■ **Zu erledigende Aufgaben**:
(1) Prüfe, ob die Aussagen (a) bis (c) mit dem Text über den Wirtschaftsnobelpreis übereinstimmen. Beantworte jede mit Ja oder Nein und zitiere wörtlich die entscheidenden Worte des Textes.
(a) Die schwedische Reichsbank hat 1968 einen Preis für Wirtschaftswissenschaft in Alfred Nobels Namen gestiftet.
(b) Amos Tversky wurde zusammen mit Daniel Kahneman mit dem Nobelpreis ausgezeichnet.
(c) Die meisten Versuchspersonen entschieden sich für das Glücksspiel.
(2) Beantworte bitte die folgenden Fragen zum Text über den Wirtschaftsnobelpreis.
(a) An welcher Universität lehrt Daniel Kahneman Psychologie?
(b) Mit welchen zwei Wissenschaften teilt die Wirtschaftswissenschaft angeblich das Schicksal, ihren Gegenstand nicht durch das Experiment befragen zu können?
(c) Wie hoch ist der Erwartungswert der Auszahlung aus der beschriebenen Lotterie?
(3) Führe den Text über den Wirtschaftsnobelpreis nach seinem letzten Satz weiter.

■ **Textauszug**:
_ _ _ _ _ _ _

Die diesjährigen Preisträger haben ihre Disziplin um ein neues, ungewohntes Forschungsmittel bereichert: das Experiment.


Der Rang der Wirtschaftswissenschaft unter den exakten Wissenschaften ist nicht ganz unangefochten. Sie ist so jung, dass Alfred Nobel noch keinen Anlass hatte, auch ihr einen Preis zu stiften – das hat erst 1968 die schwedische Reichsbank in seinem Namen nachgeholt. Zudem sind die Gesetze, deren Folgen sie studiert, die des menschlichen Verhaltens und damit weit weniger universell als die der Natur. Obendrein scheint sie mit der Meteorologie und der Astronomie das traurige Schicksal zu teilen, ihren Gegenstand nicht durch das Experiment gezielt befragen zu können: Es bleibt ihr nichts übrig, als ihre Theorien mit Hilfe sorgfältiger Beobachtung zu bilden und zu überprüfen.

Das war zumindest die hergebrachte Auffassung. Das Verdienst der diesjährigen Nobelpreisträger besteht darin, dieses Vorurteil widerlegt und in mehr als dreißigjähriger Arbeit das Experiment zum verlässlichen und aussagekräftigen Forschungswerkzeug auch in der Ökonomie gemacht zu haben.

Da es wesentlich um die Motive geht, die ein Wirtschaftssubjekt zu dieser oder jener Entscheidung veranlassen, nimmt es nicht wunder, dass einer der Preisträger Seelenforscher ist: Daniel Kahneman, 1934 in Tel Aviv geboren und zugleich israelischer wie amerikanischer Staatsbürger, lehrt Psychologie an der Universität Princeton (New Jersey). Gemeinsam mit seinem Landsmann und Fachkollegen Amos Tversky, der durch seinen Tod 1996 die gleichfalls verdiente Nobelpreiswürde verpasste, stellte er Versuchspersonen vor Alternativen der folgenden Art: "Würden Sie lieber 80 Dollar auf die Hand bekommen oder an einem Glücksspiel teilnehmen, bei dem Sie mit 85 Prozent Wahrscheinlichkeit 100 Dollar bekommen und mit 15 Prozent gar nichts?"

Die meisten Leute entscheiden sich für die 80 Dollar und lassen sich nicht auf die Lotterie ein. Das ist insofern bemerkenswert, als jeder vernünftig handelnde Mensch die Lotterie bevorzugen müsste.

Die Größe, auf die es ankommt, ist nämlich der so genannte Erwartungswert: Man nehme das, was ein gewisses Ereignis einbringt, mal der Wahrscheinlichkeit seines Eintretens und zähle diese Produkte für alle denkbaren Ereignisse zusammen. Der Erwartungswert der Auszahlung aus der genannten Lotterie beträgt demnach 85 Dollar und ist damit höher als die sichere Auszahlung von 80 Dollar.

_ _ _ _ _ _ _

■ **Material**:
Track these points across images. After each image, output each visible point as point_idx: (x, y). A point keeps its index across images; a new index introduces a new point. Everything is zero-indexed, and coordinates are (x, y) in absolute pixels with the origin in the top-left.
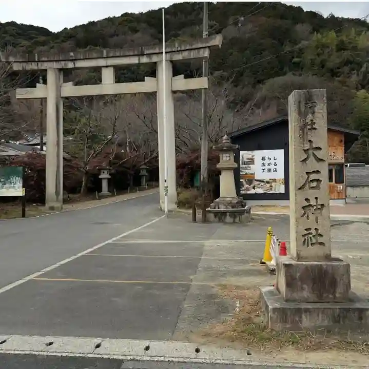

_ _ _ _ _ _ _

■ **Lösungen**:
(1)
(a) Ja: „das hat erst 1968 die schwedische Reichsbank in seinem Namen nachgeholt“
(b) Nein: „der durch seinen Tod 1996 die gleichfalls verdiente Nobelpreiswürde verpasste“
(c) Nein: „Die meisten Leute entscheiden sich für die 80 Dollar und lassen sich nicht auf die Lotterie ein.“

(2)
(a) An der Universität Princeton (New Jersey)
(b) Mit der Meteorologie und der Astronomie
(c) 85 Dollar

(3)
Die klassische Wirtschaftstheorie betrachtet den Menschen als "rationalen Nutzenmaximierer": Erstens ist er auf seinen eigenen Vorteil bedacht und nichts sonst; zweitens verfügt er über genügend Informationen, um die Chancen, die das Glücksspiel Leben ihm bietet, realistisch einzuschätzen ("Das Risiko, dass das Auto in den nächsten zwei Jahren zusammenbricht, ist kleiner als 30 Prozent"); drittens berechnet er nach den Regeln der Wahrscheinlichkeitsrechnung für jede Handlungsalternative ("TÜV oder Verschrotten") den Erwartungswert des Nutzens und entscheidet sich dann für diejenige mit dem höchsten Wert.

Dass die meisten Menschen in Wahrheit die Regeln der Wahrscheinlichkeitsrechnung nicht beherrschen und ihre Einschätzungen zukünftiger Chancen sehr nebelhaft sind, tut der Theorie zunächst noch keinen Abbruch. Vielleicht wenden wir die Rechenregeln ja intuitiv richtig an, so wie wir auf dem Fahrrad das Gleichgewicht halten, ohne über Kräfteparallelogramme auch nur nachzudenken. Und wenn der eine die Lebenserwartung seines Autos maßlos über- und der andere sie ebenso maßlos unterschätzt, dann ärgern sich zwar hinterher beide Autobesitzer, aber nicht der Theoretiker; denn für den mitteln sich individuelle Schätzfehler einfach aus.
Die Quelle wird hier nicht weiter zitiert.